[Cerowrt-devel] archer c7 v2, policing, hostapd, test openwrt build

Dave Taht dave.taht at gmail.com
Sun Mar 22 20:24:05 EDT 2015


so I had discarded policing for inbound traffic management a long
while back due to it not
handling varying RTTs very well, the burst parameter being hard, maybe
even impossible to tune, etc.

And I'd been encouraging other people to try it for a while, with no
luck. So anyway...

1) A piece of good news is - using the current versions of cake and
cake2, that I can get on linux 3.18/chaos calmer, on the archer c7v2
shaping 115mbit download with 12mbit upload... on a cable modem...
with 5% cpu to spare. I haven't tried a wndr3800 yet...

htb + fq_codel ran out of cpu at 94mbit...

2) On the same test rig I went back to try policing. With a 10k burst
parameter, it cut download rates in half...

However, with a 100k burst parameter, on the rrul and tcp_download
tests, at a very short RTT (ethernet) I did get full throughput and
lower latency.

How to try it:

run sqm with whatever settings you want. Then plunk in the right rate
below for your downlink.

tc qdisc del dev eth0 handle ffff: ingress
tc qdisc add dev eth0 handle ffff: ingress
tc filter add dev eth0 parent ffff: protocol ip prio 50 u32 match ip
src 0.0.0.0/0 police rate 115000kbit burst 100k drop flowid :1

I don't know how to have it match all traffic, including ipv6
traffic(anyone??), but that was encouraging.

However, the core problem with policing is that it doesn't handle
different RTTs very well, and the exact same settings on a 16ms
path.... cut download throughput by a factor of 10. - set to
115000kbit I got 16mbits on rrul.  :(

Still...

I have long maintained it was possible to build a better fq_codel-like
policer without doing htb rate shaping, ("bobbie"), and I am tempted
to give it a go in the coming months. However I tend to think
backporting the FIB patches and making cake run faster might be more
fruitful. (or finding faster hardware)

3) There may be some low hanging fruit in how hostapd operates. Right
now I see it chewing up cpu, and when running, costing 50mbit of
throughput at higher rates, doing something odd, over and over again.
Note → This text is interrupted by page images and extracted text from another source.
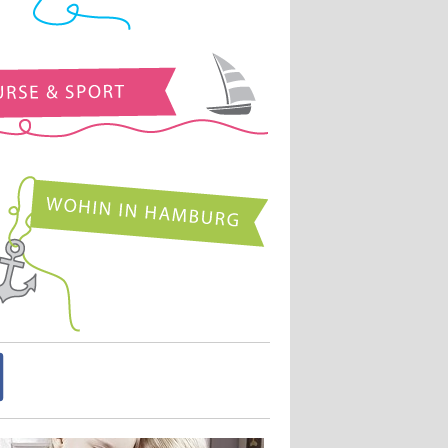
Kurse und Sport
Wohin in Hamburg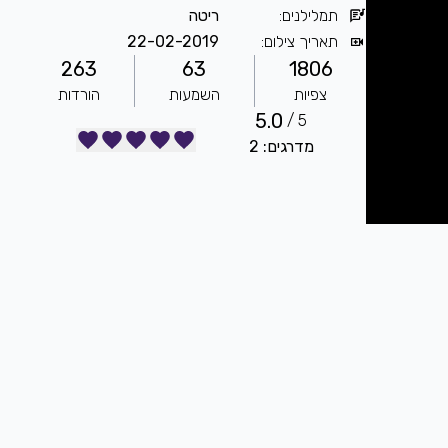
תמלילנים
:
ריטה
תאריך צילום
:
22-02-2019
263
63
1806
צפיות
השמעות
הורדות
5.0
5 /
מדרגים: 2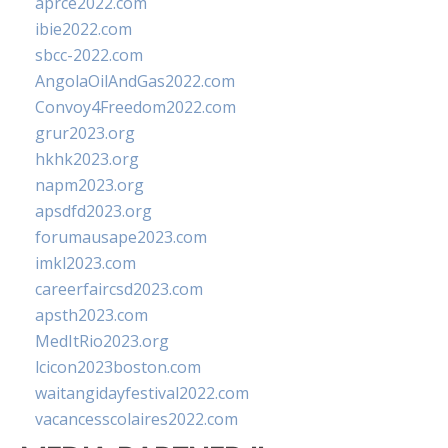
aprce2022.com
ibie2022.com
sbcc-2022.com
AngolaOilAndGas2022.com
Convoy4Freedom2022.com
grur2023.org
hkhk2023.org
napm2023.org
apsdfd2023.org
forumausape2023.com
imkl2023.com
careerfaircsd2023.com
apsth2023.com
MedItRio2023.org
lcicon2023boston.com
waitangidayfestival2022.com
vacancesscolaires2022.com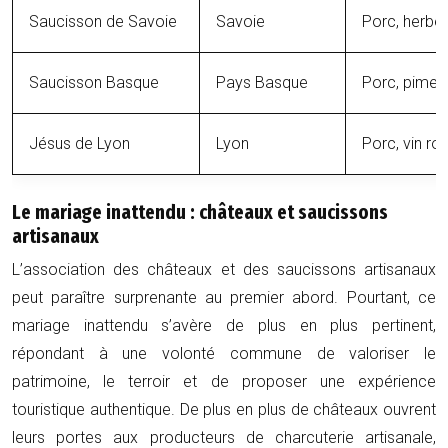
Saucisson de Savoie
Savoie
Porc, herbe
Saucisson Basque
Pays Basque
Porc, piment
Jésus de Lyon
Lyon
Porc, vin ro
Le mariage inattendu : châteaux et saucissons
artisanaux
L’association des châteaux et des saucissons artisanaux
peut paraître surprenante au premier abord. Pourtant, ce
mariage inattendu s’avère de plus en plus pertinent,
répondant à une volonté commune de valoriser le
patrimoine, le terroir et de proposer une expérience
touristique authentique. De plus en plus de châteaux ouvrent
leurs portes aux producteurs de charcuterie artisanale,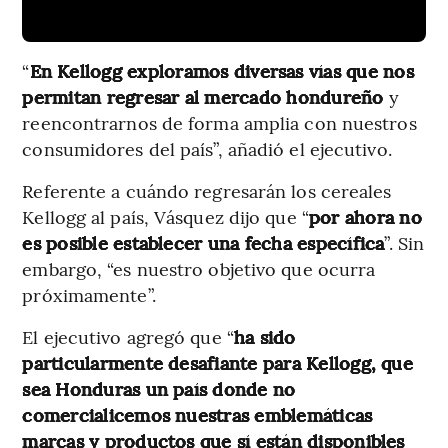
“
En Kellogg exploramos diversas vías que nos
permitan regresar al mercado hondureño
y
reencontrarnos de forma amplia con nuestros
consumidores del país”, añadió el ejecutivo.
Referente a cuándo regresarán los cereales
Kellogg al país, Vásquez dijo que “
por ahora no
es posible establecer una fecha específica
”.
Sin
embargo, “es nuestro objetivo que ocurra
próximamente”.
El ejecutivo agregó que “
ha sido
particularmente desafiante para Kellogg, que
sea Honduras un país donde no
comercialicemos nuestras emblemáticas
marcas y productos que sí están disponibles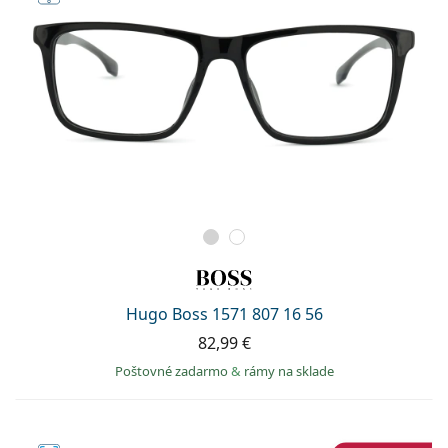
Hugo Boss 1571 807 16 56
82,99 €
Poštovné zadarmo
&
rámy na sklade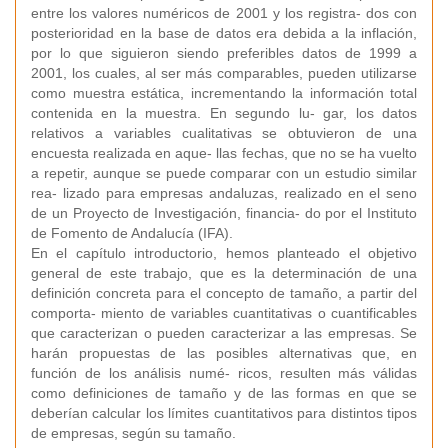
entre los valores numéricos de 2001 y los registra- dos con
posterioridad en la base de datos era debida a la inflación,
por lo que siguieron siendo preferibles datos de 1999 a
2001, los cuales, al ser más comparables, pueden utilizarse
como muestra estática, incrementando la información total
contenida en la muestra. En segundo lu- gar, los datos
relativos a variables cualitativas se obtuvieron de una
encuesta realizada en aque- llas fechas, que no se ha vuelto
a repetir, aunque se puede comparar con un estudio similar
rea- lizado para empresas andaluzas, realizado en el seno
de un Proyecto de Investigación, financia- do por el Instituto
de Fomento de Andalucía (IFA).
En el capítulo introductorio, hemos planteado el objetivo
general de este trabajo, que es la determinación de una
definición concreta para el concepto de tamaño, a partir del
comporta- miento de variables cuantitativas o cuantificables
que caracterizan o pueden caracterizar a las empresas. Se
harán propuestas de las posibles alternativas que, en
función de los análisis numé- ricos, resulten más válidas
como definiciones de tamaño y de las formas en que se
deberían calcular los límites cuantitativos para distintos tipos
de empresas, según su tamaño.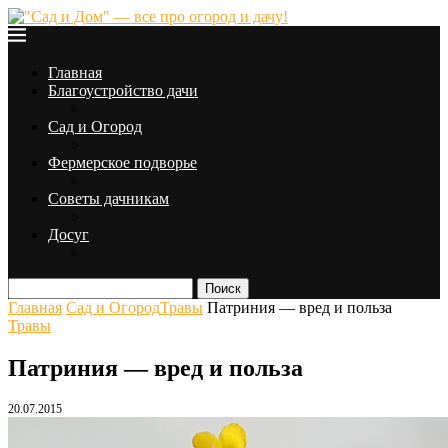
Главная
Благоустройство дачи
Сад и Огород
Фермерское подворье
Советы дачникам
Досуг
Поиск
Главная
Сад и Огород
Травы
Патриния — вред и польза
Травы
Патриния — вред и польза
20.07.2015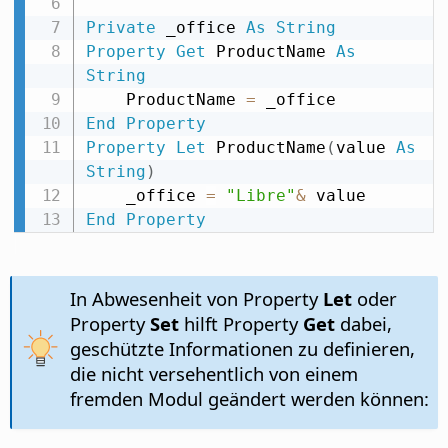
Private
 _office 
As
String
Property
Get
 ProductName 
As
String
    ProductName 
=
End
Property
Property
Let
 ProductName
(
value 
As
String
)
    _office 
=
"Libre"
&
End
Property
In Abwesenheit von Property
Let
oder
Property
Set
hilft Property
Get
dabei,
geschützte Informationen zu definieren,
die nicht versehentlich von einem
fremden Modul geändert werden können: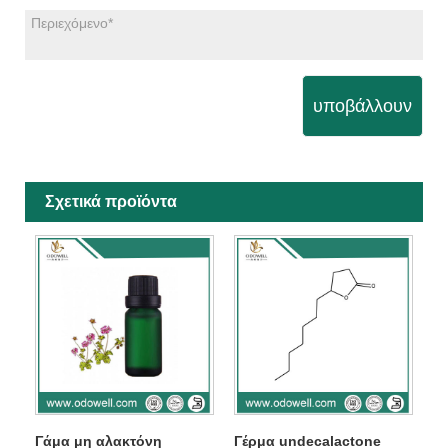
υποβάλλουν
Σχετικά προϊόντα
Γάμα μη αλακτόνη
Γέρμα undecalactone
clock_gettime(CLOCK_MONOTONIC, {1240, 843487389}) = 0
recvmsg(12, {msg_name(12)={sa_family=AF_NETLINK, pid=0,
groups=00000000},
msg_iov(1)=[{"\0\0\1\20\0\25\0\0\0\0\0\0\0\0\0\0;\1\0\0\0\10\0\1\0\0\0\1\0\10\0&"...,
16384}], msg_controllen=0, msg_flags=0}, 0) = 272
clock_gettime(CLOCK_MONOTONIC, {1240, 845060156}) = 0
clock_gettime(CLOCK_MONOTONIC, {1240, 845757477}) = 0
_newselect(19, [3 5 8 12 15 16 17 18], [], [], {3, 928211}) = 1 (in
[12], left {3, 920973})

I swear I'd poked into this and fixed it in cerowrt 3.10, but I guess
I'll have to go poking through the patch set. Something involving
random number obtaining, as best as I recall.
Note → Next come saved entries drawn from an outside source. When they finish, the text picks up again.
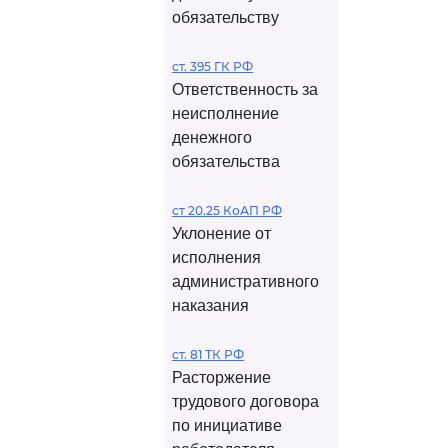
обязательству
ст. 395 ГК РФ
Ответственность за
неисполнение
денежного
обязательства
ст 20.25 КоАП РФ
Уклонение от
исполнения
административного
наказания
ст. 81 ТК РФ
Расторжение
трудового договора
по инициативе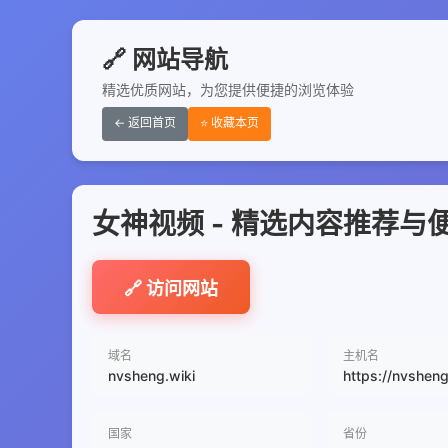
🔗 网站导航
精选优质网站，为您提供便捷的浏览体验
← 返回首页
⭐ 收藏本页
女神视频 - 精选内容推荐与
🔗 访问网站
域名
主机名
nvsheng.wiki
https://nvsheng
国家
省份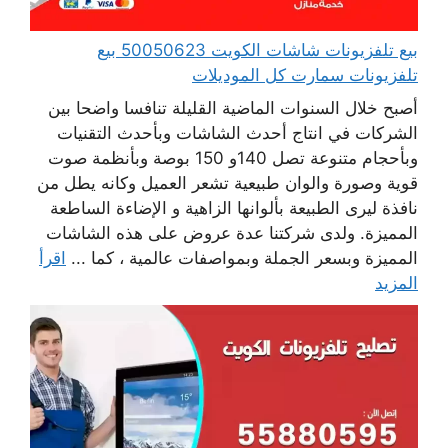
بيع تلفزيونات شاشات الكويت 50050623 بيع
تلفزيونات سمارت كل الموديلات
أصبح خلال السنوات الماضية القليلة تنافسا واضحا بين
الشركات في انتاج أحدث الشاشات وبأحدث التقنيات
وبأحجام متنوعة تصل 140و 150 بوصة وبأنظمة صوت
قوية وصورة والوان طبيعية تشعر العميل وكانه يطل من
نافذة ليرى الطبيعة بألوانها الزاهية و الإضاءة الساطعة
المميزة. ولدى شركتنا عدة عروض على هذه الشاشات
المميزة وبسعر الجملة وبمواصفات عالمية ، كما ...
اقرأ
المزيد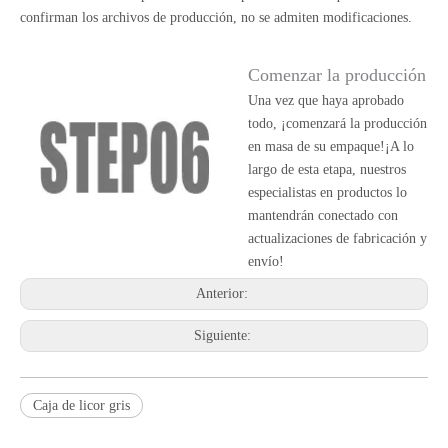
confirman los archivos de producción, no se admiten modificaciones.
Comenzar la producción
Una vez que haya aprobado
todo, ¡comenzará la producción
en masa de su empaque!¡A lo
largo de esta etapa, nuestros
especialistas en productos lo
mantendrán conectado con
actualizaciones de fabricación y
envío!
Anterior:
Siguiente:
Caja de licor gris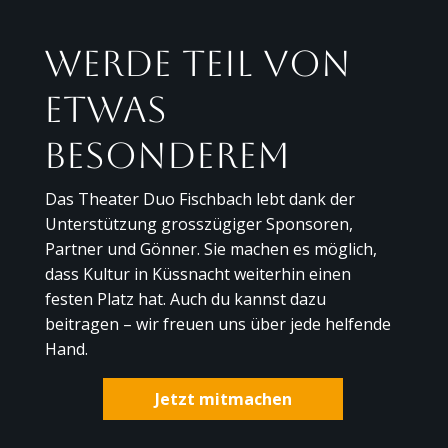
Werde Teil von
etwas
Besonderem
Das Theater Duo Fischbach lebt dank der
Unterstützung grosszügiger Sponsoren,
Partner und Gönner. Sie machen es möglich,
dass Kultur in Küssnacht weiterhin einen
festen Platz hat. Auch du kannst dazu
beitragen – wir freuen uns über jede helfende
Hand.
Jetzt mitmachen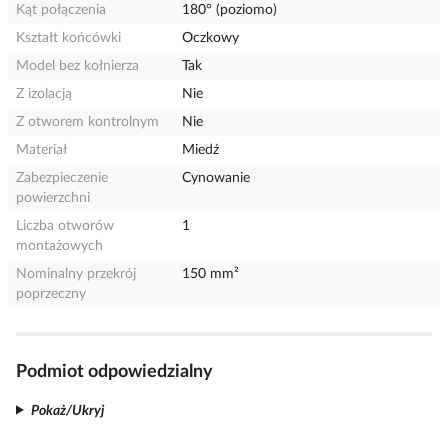
Kąt połączenia
180° (poziomo)
Kształt końcówki
Oczkowy
Model bez kołnierza
Tak
Z izolacją
Nie
Z otworem kontrolnym
Nie
Materiał
Miedź
Zabezpieczenie
Cynowanie
powierzchni
Liczba otworów
1
montażowych
Nominalny przekrój
150 mm²
poprzeczny
Podmiot odpowiedzialny
Pokaż/Ukryj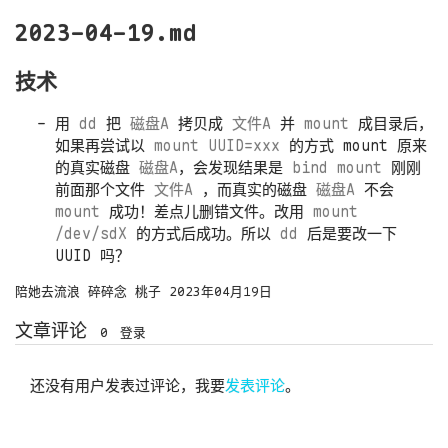
2023-04-19.md
技术
用
dd
把
磁盘A
拷贝成
文件A
并
mount
成目录后，
如果再尝试以
mount UUID=xxx
的方式 mount 原来
的真实磁盘
磁盘A
，会发现结果是
bind mount
刚刚
前面那个文件
文件A
，而真实的磁盘
磁盘A
不会
mount
成功！差点儿删错文件。改用
mount
/dev/sdX
的方式后成功。所以
dd
后是要改一下
UUID 吗？
陪她去流浪
碎碎念
桃子
2023年04月19日
文章评论
0
登录
还没有用户发表过评论，我要
发表评论
。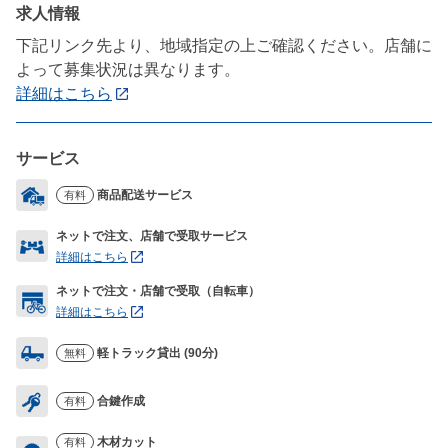
求人情報
下記リンク先より、地域指定の上ご確認ください。店舗に
よって募集状況は異なります。
詳細はこちら
サービス
商品配送サービス
有料
ネットで注文、店舗で受取サービス
詳細はこちら
ネットで注文・店舗で受取（自転車）
詳細はこちら
軽トラック貸出 (90分)
無料
合鍵作成
有料
木材カット
有料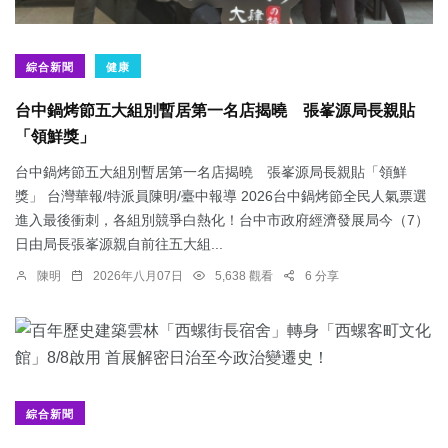
綜合新聞
健康
台中鍋烤節五大組別暫居第一名店揭曉 張峯源局長親貼
「領鮮獎」
台中鍋烤節五大組別暫居第一名店揭曉 張峯源局長親貼「領鮮
獎」 台灣華報/特派員陳明/臺中報導 2026台中鍋烤節全民人氣票選
進入最後衝刺，各組別競爭白熱化！台中市政府經濟發展局今（7）
日由局長張峯源親自前往五大組...
陳明
2026年八月07日
5,638 觀看
6 分享
綜合新聞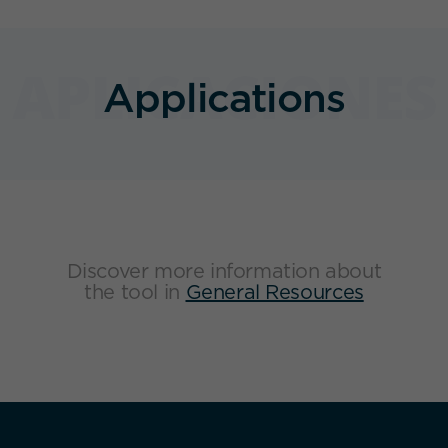
Applications
Discover more information about
the tool in
General Resources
4) I got a huge improvement in p2p wifi tcp throughput between linux
3.18 and linux 3.18 + the minstrel-blues and andrew's minimum variance
patches - a jump of over 30% on the ubnt nanostation m5.

5) Aside from that, so far the archer hasn't crashed on me, but I
haven't tested the wireless much yet on that platform. My weekend's
test build:

http://snapon.lab.bufferbloat.net/~cero3/ubnt/ar71xx/


-- 
Dave Täht
Let's make wifi fast, less jittery and reliable again!